* **YANG DIKERJAKAN**:
• a. Menurut tulisan tentang orang yang tepat, mengapa orang yang tepat bukanlah dia yang selalu menuntut perubahan? Jelaskan dalam satu sampai tiga kalimat.
• b. Dalam tulisan tentang orang yang tepat, siapa yang disebut sebagai contoh orang yang cukup mencintai dan dicintai dengan menjadi dirinya sendiri?
• c. Teruskan tulisan tentang orang yang tepat, mulai dari kalimat terakhirnya.

* **KUTIPAN YANG DIBERIKAN**:

“orang yang tepat buatmu bukanlah dia yang
selalu menuntut perubahan padamu, karena dia yang tepat buatmu benar-benar akan
menyukaimu apa adanya. Namun jika kamu bersama seseorang yang selalu menuntut
perubahan sesuai keinginannya, itu artinya dia (mungkin) bukan orang yang tepat
buatmu”
Aku suka kata-kata ini. Kata-kata yang baru saja
keluar ketika sedang mengobrol santai dengan salah seorang sahabatku.
Menurutnya, orang yang tepat adalah orang yang menuntut perubahan. Tapi buatku,
justru orang yang tepat itu bukan orang yang selalu menuntut adanya perubahan
pada dirimu, kecuali memang itu baik buatmu.
Aku selalu tersanjung ketika melihat orang yang
menemukan pasangan yang tepat. Mereka hanya cukup mencintai dan dicintai HANYA
dengan menjadi dirinya sendiri. Seperti ayah dan ibuku. Bahagia rasanya.
Terkadang ada rasa cemburu terbesit, akankah kelak jika aku punya pasangan akan
sebahagia ayah dan ibuku dengan cukup menjadi diriku sendiri? Semoga saja,
aamiin.
Aku akan mengambil contoh sederhana saja. Bukan
cerita orang lain. Hanya sekelumit kisah yang pernah aku jalani.
Aku pernah mencintai seseorang. Dia terlihat begitu
indah sempurna buatku. Tanpa ada cela. Andaikata dia warna, buatku dia adalah
putih, bersih, tanpa kotor. Itu dulu, sebelum aku memang benar-benar
mengenalnya. Entah mengapa, setelah mengenalnya, aku merasa sungguh tersiksa.

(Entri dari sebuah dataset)
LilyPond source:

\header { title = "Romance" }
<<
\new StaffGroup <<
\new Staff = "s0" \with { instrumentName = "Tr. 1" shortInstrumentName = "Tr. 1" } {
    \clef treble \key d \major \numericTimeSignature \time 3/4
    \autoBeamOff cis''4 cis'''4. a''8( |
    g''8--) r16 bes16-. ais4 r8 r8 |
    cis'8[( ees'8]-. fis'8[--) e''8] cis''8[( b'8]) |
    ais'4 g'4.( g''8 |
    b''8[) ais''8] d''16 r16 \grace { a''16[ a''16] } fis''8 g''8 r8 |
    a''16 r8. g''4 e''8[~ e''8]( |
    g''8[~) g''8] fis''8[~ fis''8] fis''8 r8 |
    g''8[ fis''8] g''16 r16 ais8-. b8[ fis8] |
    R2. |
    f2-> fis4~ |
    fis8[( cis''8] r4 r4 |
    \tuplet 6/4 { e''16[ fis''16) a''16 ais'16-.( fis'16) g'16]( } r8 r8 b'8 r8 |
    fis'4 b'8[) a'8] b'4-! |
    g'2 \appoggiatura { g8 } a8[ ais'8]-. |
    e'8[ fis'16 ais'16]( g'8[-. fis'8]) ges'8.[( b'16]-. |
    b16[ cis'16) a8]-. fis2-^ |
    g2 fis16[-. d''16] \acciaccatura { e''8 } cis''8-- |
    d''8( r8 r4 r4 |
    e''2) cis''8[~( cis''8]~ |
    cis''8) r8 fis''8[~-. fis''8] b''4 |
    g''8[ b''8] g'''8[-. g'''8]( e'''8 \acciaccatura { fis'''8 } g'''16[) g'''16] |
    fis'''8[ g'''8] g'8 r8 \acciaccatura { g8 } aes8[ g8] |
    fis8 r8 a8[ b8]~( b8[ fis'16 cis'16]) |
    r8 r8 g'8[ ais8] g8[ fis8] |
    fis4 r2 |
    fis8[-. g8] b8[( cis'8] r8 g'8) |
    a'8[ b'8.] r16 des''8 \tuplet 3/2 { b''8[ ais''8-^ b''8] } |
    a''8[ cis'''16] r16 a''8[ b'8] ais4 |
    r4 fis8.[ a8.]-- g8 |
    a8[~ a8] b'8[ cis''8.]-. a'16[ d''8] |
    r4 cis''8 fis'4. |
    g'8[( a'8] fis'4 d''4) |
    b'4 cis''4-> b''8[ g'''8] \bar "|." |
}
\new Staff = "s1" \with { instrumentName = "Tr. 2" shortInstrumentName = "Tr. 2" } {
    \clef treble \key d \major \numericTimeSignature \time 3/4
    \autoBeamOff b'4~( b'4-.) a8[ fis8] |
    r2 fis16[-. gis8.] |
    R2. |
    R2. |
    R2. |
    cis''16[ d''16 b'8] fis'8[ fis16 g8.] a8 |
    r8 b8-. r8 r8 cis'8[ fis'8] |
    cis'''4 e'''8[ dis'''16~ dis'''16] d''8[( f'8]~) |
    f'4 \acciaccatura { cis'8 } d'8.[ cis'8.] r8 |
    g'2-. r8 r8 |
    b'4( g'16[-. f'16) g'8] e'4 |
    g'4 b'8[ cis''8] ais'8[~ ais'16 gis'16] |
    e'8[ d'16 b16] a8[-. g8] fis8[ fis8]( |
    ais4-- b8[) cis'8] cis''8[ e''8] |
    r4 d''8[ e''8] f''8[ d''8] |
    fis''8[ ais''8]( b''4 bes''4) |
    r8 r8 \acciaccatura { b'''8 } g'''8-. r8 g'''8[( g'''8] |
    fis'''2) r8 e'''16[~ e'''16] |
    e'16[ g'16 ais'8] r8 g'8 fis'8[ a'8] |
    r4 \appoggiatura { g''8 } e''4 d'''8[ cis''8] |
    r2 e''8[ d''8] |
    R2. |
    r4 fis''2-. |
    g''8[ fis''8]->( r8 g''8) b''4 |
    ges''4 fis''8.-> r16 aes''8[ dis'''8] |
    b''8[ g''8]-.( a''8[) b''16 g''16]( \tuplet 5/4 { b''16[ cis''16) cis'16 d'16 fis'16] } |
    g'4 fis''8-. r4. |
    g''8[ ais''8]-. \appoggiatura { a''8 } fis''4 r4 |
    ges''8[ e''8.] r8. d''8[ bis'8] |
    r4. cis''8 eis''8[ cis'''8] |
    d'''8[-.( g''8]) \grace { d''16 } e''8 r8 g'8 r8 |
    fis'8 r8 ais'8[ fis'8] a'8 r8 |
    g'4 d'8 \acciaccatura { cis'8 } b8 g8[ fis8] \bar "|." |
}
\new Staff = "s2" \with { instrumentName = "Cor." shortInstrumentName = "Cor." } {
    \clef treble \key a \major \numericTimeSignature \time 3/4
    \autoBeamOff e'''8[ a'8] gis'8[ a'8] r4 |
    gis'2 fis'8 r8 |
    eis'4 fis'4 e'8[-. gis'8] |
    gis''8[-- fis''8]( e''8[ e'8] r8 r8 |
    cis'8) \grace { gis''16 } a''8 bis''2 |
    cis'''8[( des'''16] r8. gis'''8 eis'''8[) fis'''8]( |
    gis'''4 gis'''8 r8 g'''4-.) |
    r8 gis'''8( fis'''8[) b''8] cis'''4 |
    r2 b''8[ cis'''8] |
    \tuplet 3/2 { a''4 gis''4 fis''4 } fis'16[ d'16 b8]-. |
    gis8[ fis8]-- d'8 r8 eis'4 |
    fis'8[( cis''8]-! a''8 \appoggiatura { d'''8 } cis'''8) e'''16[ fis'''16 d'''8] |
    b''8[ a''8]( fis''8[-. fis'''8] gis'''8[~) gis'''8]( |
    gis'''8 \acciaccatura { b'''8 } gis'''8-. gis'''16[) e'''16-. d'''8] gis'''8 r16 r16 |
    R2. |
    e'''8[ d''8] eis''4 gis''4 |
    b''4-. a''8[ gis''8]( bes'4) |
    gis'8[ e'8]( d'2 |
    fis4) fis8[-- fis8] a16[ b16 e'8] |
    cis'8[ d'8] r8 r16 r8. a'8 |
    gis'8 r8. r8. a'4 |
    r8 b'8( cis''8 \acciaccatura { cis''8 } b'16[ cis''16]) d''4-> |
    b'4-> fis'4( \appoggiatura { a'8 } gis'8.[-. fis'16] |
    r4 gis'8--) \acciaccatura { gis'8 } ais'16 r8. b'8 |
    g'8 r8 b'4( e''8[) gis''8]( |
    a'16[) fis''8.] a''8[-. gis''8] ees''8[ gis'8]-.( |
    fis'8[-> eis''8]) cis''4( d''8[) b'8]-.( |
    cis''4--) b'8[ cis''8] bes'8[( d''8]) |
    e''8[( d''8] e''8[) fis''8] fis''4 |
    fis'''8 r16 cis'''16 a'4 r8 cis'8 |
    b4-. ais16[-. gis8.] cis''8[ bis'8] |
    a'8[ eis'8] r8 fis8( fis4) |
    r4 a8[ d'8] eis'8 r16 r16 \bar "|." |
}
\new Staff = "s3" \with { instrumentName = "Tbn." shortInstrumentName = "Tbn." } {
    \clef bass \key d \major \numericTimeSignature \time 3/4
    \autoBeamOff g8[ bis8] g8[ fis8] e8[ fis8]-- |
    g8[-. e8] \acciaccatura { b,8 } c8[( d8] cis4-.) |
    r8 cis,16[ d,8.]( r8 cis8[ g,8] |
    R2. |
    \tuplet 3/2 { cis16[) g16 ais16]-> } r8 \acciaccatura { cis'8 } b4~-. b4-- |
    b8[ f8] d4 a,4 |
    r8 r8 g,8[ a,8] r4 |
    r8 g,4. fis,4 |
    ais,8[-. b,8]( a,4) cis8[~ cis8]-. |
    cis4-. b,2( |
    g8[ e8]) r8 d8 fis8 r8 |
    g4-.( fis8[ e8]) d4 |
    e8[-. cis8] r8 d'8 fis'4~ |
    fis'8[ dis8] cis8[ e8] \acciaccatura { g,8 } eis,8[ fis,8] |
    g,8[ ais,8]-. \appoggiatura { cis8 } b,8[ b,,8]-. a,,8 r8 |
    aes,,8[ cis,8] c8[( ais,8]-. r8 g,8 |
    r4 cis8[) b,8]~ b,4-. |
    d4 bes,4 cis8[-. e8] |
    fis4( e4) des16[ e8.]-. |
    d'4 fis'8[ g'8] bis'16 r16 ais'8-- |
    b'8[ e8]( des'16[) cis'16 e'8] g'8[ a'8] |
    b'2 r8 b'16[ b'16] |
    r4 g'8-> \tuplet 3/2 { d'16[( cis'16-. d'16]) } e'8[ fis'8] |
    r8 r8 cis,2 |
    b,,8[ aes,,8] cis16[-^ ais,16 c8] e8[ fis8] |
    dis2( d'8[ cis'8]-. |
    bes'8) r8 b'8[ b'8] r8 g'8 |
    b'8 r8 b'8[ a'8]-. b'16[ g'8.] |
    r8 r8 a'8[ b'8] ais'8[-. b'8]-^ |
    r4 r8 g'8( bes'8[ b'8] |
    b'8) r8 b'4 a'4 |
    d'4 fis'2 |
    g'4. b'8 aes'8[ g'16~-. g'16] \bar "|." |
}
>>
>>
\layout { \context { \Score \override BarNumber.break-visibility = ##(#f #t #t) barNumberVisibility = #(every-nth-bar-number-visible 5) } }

* **JAWABAN LATIHAN**:
• a. Orang yang tepat akan benar-benar menyukaimu apa adanya. Karena itu, seseorang yang selalu menuntut perubahan sesuai keinginannya (mungkin) bukan orang yang tepat, kecuali perubahan itu memang baik buatmu.

• b. Ayah dan ibu si "aku".

• c.
Bagaimana bisa aku mencintai seseorang, dekat dengannya tapi hatiku selalu
tersiksa? Apakah ini cinta? Benarkah ini cinta? Iya kah? Aku juga nggak ngerti.
Dia selalu memintaku untuk berubah. Berubah sesuai dengan yang dia mau. Memang
yang dia inginkan itu yang terbaik. Tapi harusnya dia tau, harusnya dia paham
dan harusnya dia mengerti, kan apa yang dia inginkan belum tentu memang itu
yang diinginkan dan dibutuhkan orang lain. Awalnya mungkin dengan senang hati
aku menurutinya. Lama-lama rasanya sudah tidak bisa dipungkiri lagi bahwa aku
merasa tersiksa dengannya. Apakah memang benar ini yang aku mau? Apa memang
benar dia yang aku butuhkan? Apakah memang bla bla bla. Masih banyak pertanyaan
yang lain. Dan ketika aku ikhlaskan untuk melepasnya, dengan alasan demi hatiku
(sesekali boleh dong memikirkan perasaan sendiri, jangan hanya memikirkan orang
lain yang belum tentu dia benar-benar memikirkan perasaan kita walau ucapnya
begitu, you know what i mean J)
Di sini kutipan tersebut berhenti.